[Work instruction]
Recast every line of the entries below as a Markdown table with two columns, "Row" and "Entry line", numbering the rows and skipping blank lines.
---- Data extracts
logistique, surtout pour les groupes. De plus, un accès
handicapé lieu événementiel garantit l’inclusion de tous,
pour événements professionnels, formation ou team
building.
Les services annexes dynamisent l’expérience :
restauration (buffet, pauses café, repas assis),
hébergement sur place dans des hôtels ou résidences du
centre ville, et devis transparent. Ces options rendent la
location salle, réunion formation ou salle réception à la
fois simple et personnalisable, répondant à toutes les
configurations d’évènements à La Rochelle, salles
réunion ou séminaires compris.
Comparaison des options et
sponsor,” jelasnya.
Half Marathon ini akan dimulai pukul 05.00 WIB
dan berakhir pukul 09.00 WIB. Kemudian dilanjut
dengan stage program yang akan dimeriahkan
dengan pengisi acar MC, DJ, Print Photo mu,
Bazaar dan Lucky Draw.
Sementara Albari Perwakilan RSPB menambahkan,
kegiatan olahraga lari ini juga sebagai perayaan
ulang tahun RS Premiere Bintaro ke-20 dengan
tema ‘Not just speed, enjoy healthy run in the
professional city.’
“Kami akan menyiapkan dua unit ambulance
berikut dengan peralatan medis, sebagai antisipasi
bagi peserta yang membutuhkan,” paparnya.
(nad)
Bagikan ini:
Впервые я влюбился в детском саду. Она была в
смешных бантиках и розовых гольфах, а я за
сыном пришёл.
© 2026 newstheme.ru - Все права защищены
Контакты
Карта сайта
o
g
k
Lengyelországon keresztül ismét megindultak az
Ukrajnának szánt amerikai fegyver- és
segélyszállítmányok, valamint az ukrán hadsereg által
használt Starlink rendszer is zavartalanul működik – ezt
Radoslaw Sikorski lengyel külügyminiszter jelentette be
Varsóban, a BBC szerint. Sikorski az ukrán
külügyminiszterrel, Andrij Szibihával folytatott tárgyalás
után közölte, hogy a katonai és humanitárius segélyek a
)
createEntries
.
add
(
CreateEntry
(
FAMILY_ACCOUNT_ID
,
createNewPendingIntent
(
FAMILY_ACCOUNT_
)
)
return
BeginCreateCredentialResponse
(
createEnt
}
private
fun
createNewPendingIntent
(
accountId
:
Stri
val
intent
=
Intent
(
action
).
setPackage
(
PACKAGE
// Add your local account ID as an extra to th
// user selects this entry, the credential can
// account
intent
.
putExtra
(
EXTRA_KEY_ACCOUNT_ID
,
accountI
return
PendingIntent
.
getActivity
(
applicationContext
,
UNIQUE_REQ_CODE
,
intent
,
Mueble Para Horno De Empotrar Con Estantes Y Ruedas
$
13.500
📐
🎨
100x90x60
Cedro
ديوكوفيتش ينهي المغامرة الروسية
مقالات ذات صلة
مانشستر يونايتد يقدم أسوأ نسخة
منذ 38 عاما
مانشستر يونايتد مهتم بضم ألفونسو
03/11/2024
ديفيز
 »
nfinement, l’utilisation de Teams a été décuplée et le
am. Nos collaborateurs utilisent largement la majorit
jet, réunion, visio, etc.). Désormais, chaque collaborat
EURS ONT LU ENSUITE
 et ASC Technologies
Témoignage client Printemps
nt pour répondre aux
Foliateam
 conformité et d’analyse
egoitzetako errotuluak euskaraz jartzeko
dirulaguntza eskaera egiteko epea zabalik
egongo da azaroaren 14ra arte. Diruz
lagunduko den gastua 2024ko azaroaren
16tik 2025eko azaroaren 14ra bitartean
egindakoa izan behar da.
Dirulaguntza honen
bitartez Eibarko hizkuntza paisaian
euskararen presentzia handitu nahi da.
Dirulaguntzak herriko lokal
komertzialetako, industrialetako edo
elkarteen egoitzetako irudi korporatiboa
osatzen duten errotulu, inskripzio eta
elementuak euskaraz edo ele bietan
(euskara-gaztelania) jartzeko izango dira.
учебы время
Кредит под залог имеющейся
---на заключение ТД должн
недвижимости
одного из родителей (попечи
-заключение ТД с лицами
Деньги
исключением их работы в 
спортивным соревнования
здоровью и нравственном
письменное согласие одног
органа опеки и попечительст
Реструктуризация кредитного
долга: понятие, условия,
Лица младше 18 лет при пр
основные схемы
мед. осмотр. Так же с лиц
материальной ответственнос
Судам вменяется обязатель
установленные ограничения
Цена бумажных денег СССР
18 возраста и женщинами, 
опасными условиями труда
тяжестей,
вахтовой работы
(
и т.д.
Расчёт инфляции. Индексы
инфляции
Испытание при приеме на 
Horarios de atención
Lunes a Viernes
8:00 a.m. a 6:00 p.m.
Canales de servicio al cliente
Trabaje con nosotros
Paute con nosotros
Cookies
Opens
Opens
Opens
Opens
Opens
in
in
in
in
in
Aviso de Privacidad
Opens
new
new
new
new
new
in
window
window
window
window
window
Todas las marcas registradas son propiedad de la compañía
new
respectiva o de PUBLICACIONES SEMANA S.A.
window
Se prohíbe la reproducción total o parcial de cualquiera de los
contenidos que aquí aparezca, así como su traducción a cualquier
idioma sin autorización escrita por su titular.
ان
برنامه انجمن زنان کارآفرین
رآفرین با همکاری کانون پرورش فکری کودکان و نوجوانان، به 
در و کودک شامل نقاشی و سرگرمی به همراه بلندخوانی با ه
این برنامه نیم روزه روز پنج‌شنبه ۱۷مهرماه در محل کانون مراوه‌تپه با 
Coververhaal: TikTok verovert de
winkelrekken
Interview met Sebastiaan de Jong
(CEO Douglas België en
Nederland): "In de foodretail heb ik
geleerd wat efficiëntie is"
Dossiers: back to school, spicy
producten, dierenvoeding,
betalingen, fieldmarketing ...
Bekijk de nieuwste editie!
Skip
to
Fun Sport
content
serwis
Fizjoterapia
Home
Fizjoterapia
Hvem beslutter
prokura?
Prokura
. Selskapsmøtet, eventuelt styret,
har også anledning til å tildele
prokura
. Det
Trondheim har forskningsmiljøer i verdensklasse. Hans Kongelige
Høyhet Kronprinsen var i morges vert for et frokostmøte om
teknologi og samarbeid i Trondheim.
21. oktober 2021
--------
[Result of the exercise]
| Row | Entry line |
|---|---|
| 1 | logistique, surtout pour les groupes. De plus, un accès |
| 2 | handicapé lieu événementiel garantit l’inclusion de tous, |
| 3 | pour événements professionnels, formation ou team |
| 4 | building. |
| 5 | Les services annexes dynamisent l’expérience : |
| 6 | restauration (buffet, pauses café, repas assis), |
| 7 | hébergement sur place dans des hôtels ou résidences du |
| 8 | centre ville, et devis transparent. Ces options rendent la |
| 9 | location salle, réunion formation ou salle réception à la |
| 10 | fois simple et personnalisable, répondant à toutes les |
| 11 | configurations d’évènements à La Rochelle, salles |
| 12 | réunion ou séminaires compris. |
| 13 | Comparaison des options et |
| 14 | sponsor,” jelasnya. |
| 15 | Half Marathon ini akan dimulai pukul 05.00 WIB |
| 16 | dan berakhir pukul 09.00 WIB. Kemudian dilanjut |
| 17 | dengan stage program yang akan dimeriahkan |
| 18 | dengan pengisi acar MC, DJ, Print Photo mu, |
| 19 | Bazaar dan Lucky Draw. |
| 20 | Sementara Albari Perwakilan RSPB menambahkan, |
| 21 | kegiatan olahraga lari ini juga sebagai perayaan |
| 22 | ulang tahun RS Premiere Bintaro ke-20 dengan |
| 23 | tema ‘Not just speed, enjoy healthy run in the |
| 24 | professional city.’ |
| 25 | “Kami akan menyiapkan dua unit ambulance |
| 26 | berikut dengan peralatan medis, sebagai antisipasi |
| 27 | bagi peserta yang membutuhkan,” paparnya. |
| 28 | (nad) |
| 29 | Bagikan ini: |
| 30 | Впервые я влюбился в детском саду. Она была в |
| 31 | смешных бантиках и розовых гольфах, а я за |
| 32 | сыном пришёл. |
| 33 | © 2026 newstheme.ru - Все права защищены |
| 34 | Контакты |
| 35 | Карта сайта |
| 36 | o |
| 37 | g |
| 38 | k |
| 39 | Lengyelországon keresztül ismét megindultak az |
| 40 | Ukrajnának szánt amerikai fegyver- és |
| 41 | segélyszállítmányok, valamint az ukrán hadsereg által |
| 42 | használt Starlink rendszer is zavartalanul működik – ezt |
| 43 | Radoslaw Sikorski lengyel külügyminiszter jelentette be |
| 44 | Varsóban, a BBC szerint. Sikorski az ukrán |
| 45 | külügyminiszterrel, Andrij Szibihával folytatott tárgyalás |
| 46 | után közölte, hogy a katonai és humanitárius segélyek a |
| 47 | ) |
| 48 | createEntries |
| 49 | . |
| 50 | add |
| 51 | ( |
| 52 | CreateEntry |
| 53 | ( |
| 54 | FAMILY_ACCOUNT_ID |
| 55 | , |
| 56 | createNewPendingIntent |
| 57 | ( |
| 58 | FAMILY_ACCOUNT_ |
| 59 | ) |
| 60 | ) |
| 61 | return |
| 62 | BeginCreateCredentialResponse |
| 63 | ( |
| 64 | createEnt |
| 65 | } |
| 66 | private |
| 67 | fun |
| 68 | createNewPendingIntent |
| 69 | ( |
| 70 | accountId |
| 71 | : |
| 72 | Stri |
| 73 | val |
| 74 | intent |
| 75 | = |
| 76 | Intent |
| 77 | ( |
| 78 | action |
| 79 | ). |
| 80 | setPackage |
| 81 | ( |
| 82 | PACKAGE |
| 83 | // Add your local account ID as an extra to th |
| 84 | // user selects this entry, the credential can |
| 85 | // account |
| 86 | intent |
| 87 | . |
| 88 | putExtra |
| 89 | ( |
| 90 | EXTRA_KEY_ACCOUNT_ID |
| 91 | , |
| 92 | accountI |
| 93 | return |
| 94 | PendingIntent |
| 95 | . |
| 96 | getActivity |
| 97 | ( |
| 98 | applicationContext |
| 99 | , |
| 100 | UNIQUE_REQ_CODE |
| 101 | , |
| 102 | intent |
| 103 | , |
| 104 | Mueble Para Horno De Empotrar Con Estantes Y Ruedas |
| 105 | $ |
| 106 | 13.500 |
| 107 | 📐 |
| 108 | 🎨 |
| 109 | 100x90x60 |
| 110 | Cedro |
| 111 | ديوكوفيتش ينهي المغامرة الروسية |
| 112 | مقالات ذات صلة |
| 113 | مانشستر يونايتد يقدم أسوأ نسخة |
| 114 | منذ 38 عاما |
| 115 | مانشستر يونايتد مهتم بضم ألفونسو |
| 116 | 03/11/2024 |
| 117 | ديفيز |
| 118 |  » |
| 119 | nfinement, l’utilisation de Teams a été décuplée et le |
| 120 | am. Nos collaborateurs utilisent largement la majorit |
| 121 | jet, réunion, visio, etc.). Désormais, chaque collaborat |
| 122 | EURS ONT LU ENSUITE |
| 123 |  et ASC Technologies |
| 124 | Témoignage client Printemps |
| 125 | nt pour répondre aux |
| 126 | Foliateam |
| 127 |  conformité et d’analyse |
| 128 | egoitzetako errotuluak euskaraz jartzeko |
| 129 | dirulaguntza eskaera egiteko epea zabalik |
| 130 | egongo da azaroaren 14ra arte. Diruz |
| 131 | lagunduko den gastua 2024ko azaroaren |
| 132 | 16tik 2025eko azaroaren 14ra bitartean |
| 133 | egindakoa izan behar da. |
| 134 | Dirulaguntza honen |
| 135 | bitartez Eibarko hizkuntza paisaian |
| 136 | euskararen presentzia handitu nahi da. |
| 137 | Dirulaguntzak herriko lokal |
| 138 | komertzialetako, industrialetako edo |
| 139 | elkarteen egoitzetako irudi korporatiboa |
| 140 | osatzen duten errotulu, inskripzio eta |
| 141 | elementuak euskaraz edo ele bietan |
| 142 | (euskara-gaztelania) jartzeko izango dira. |
| 143 | учебы время |
| 144 | Кредит под залог имеющейся |
| 145 | ---на заключение ТД должн |
| 146 | недвижимости |
| 147 | одного из родителей (попечи |
| 148 | -заключение ТД с лицами |
| 149 | Деньги |
| 150 | исключением их работы в  |
| 151 | спортивным соревнования |
| 152 | здоровью и нравственном |
| 153 | письменное согласие одног |
| 154 | органа опеки и попечительст |
| 155 | Реструктуризация кредитного |
| 156 | долга: понятие, условия, |
| 157 | Лица младше 18 лет при пр |
| 158 | основные схемы |
| 159 | мед. осмотр. Так же с лиц |
| 160 | материальной ответственнос |
| 161 | Судам вменяется обязатель |
| 162 | установленные ограничения |
| 163 | Цена бумажных денег СССР |
| 164 | 18 возраста и женщинами,  |
| 165 | опасными условиями труда |
| 166 | тяжестей, |
| 167 | вахтовой работы |
| 168 | ( |
| 169 | и т.д. |
| 170 | Расчёт инфляции. Индексы |
| 171 | инфляции |
| 172 | Испытание при приеме на  |
| 173 | Horarios de atención |
| 174 | Lunes a Viernes |
| 175 | 8:00 a.m. a 6:00 p.m. |
| 176 | Canales de servicio al cliente |
| 177 | Trabaje con nosotros |
| 178 | Paute con nosotros |
| 179 | Cookies |
| 180 | Opens |
| 181 | Opens |
| 182 | Opens |
| 183 | Opens |
| 184 | Opens |
| 185 | in |
| 186 | in |
| 187 | in |
| 188 | in |
| 189 | in |
| 190 | Aviso de Privacidad |
| 191 | Opens |
| 192 | new |
| 193 | new |
| 194 | new |
| 195 | new |
| 196 | new |
| 197 | in |
| 198 | window |
| 199 | window |
| 200 | window |
| 201 | window |
| 202 | window |
| 203 | Todas las marcas registradas son propiedad de la compañía |
| 204 | new |
| 205 | respectiva o de PUBLICACIONES SEMANA S.A. |
| 206 | window |
| 207 | Se prohíbe la reproducción total o parcial de cualquiera de los |
| 208 | contenidos que aquí aparezca, así como su traducción a cualquier |
| 209 | idioma sin autorización escrita por su titular. |
| 210 | ان |
| 211 | برنامه انجمن زنان کارآفرین |
| 212 | رآفرین با همکاری کانون پرورش فکری کودکان و نوجوانان، به  |
| 213 | در و کودک شامل نقاشی و سرگرمی به همراه بلندخوانی با ه |
| 214 | این برنامه نیم روزه روز پنج‌شنبه ۱۷مهرماه در محل کانون مراوه‌تپه با  |
| 215 | Coververhaal: TikTok verovert de |
| 216 | winkelrekken |
| 217 | Interview met Sebastiaan de Jong |
| 218 | (CEO Douglas België en |
| 219 | Nederland): "In de foodretail heb ik |
| 220 | geleerd wat efficiëntie is" |
| 221 | Dossiers: back to school, spicy |
| 222 | producten, dierenvoeding, |
| 223 | betalingen, fieldmarketing ... |
| 224 | Bekijk de nieuwste editie! |
| 225 | Skip |
| 226 | to |
| 227 | Fun Sport |
| 228 | content |
| 229 | serwis |
| 230 | Fizjoterapia |
| 231 | Home |
| 232 | Fizjoterapia |
| 233 | Hvem beslutter |
| 234 | prokura? |
| 235 | Prokura |
| 236 | . Selskapsmøtet, eventuelt styret, |
| 237 | har også anledning til å tildele |
| 238 | prokura |
| 239 | . Det |
| 240 | Trondheim har forskningsmiljøer i verdensklasse. Hans Kongelige |
| 241 | Høyhet Kronprinsen var i morges vert for et frokostmøte om |
| 242 | teknologi og samarbeid i Trondheim. |
| 243 | 21. oktober 2021 |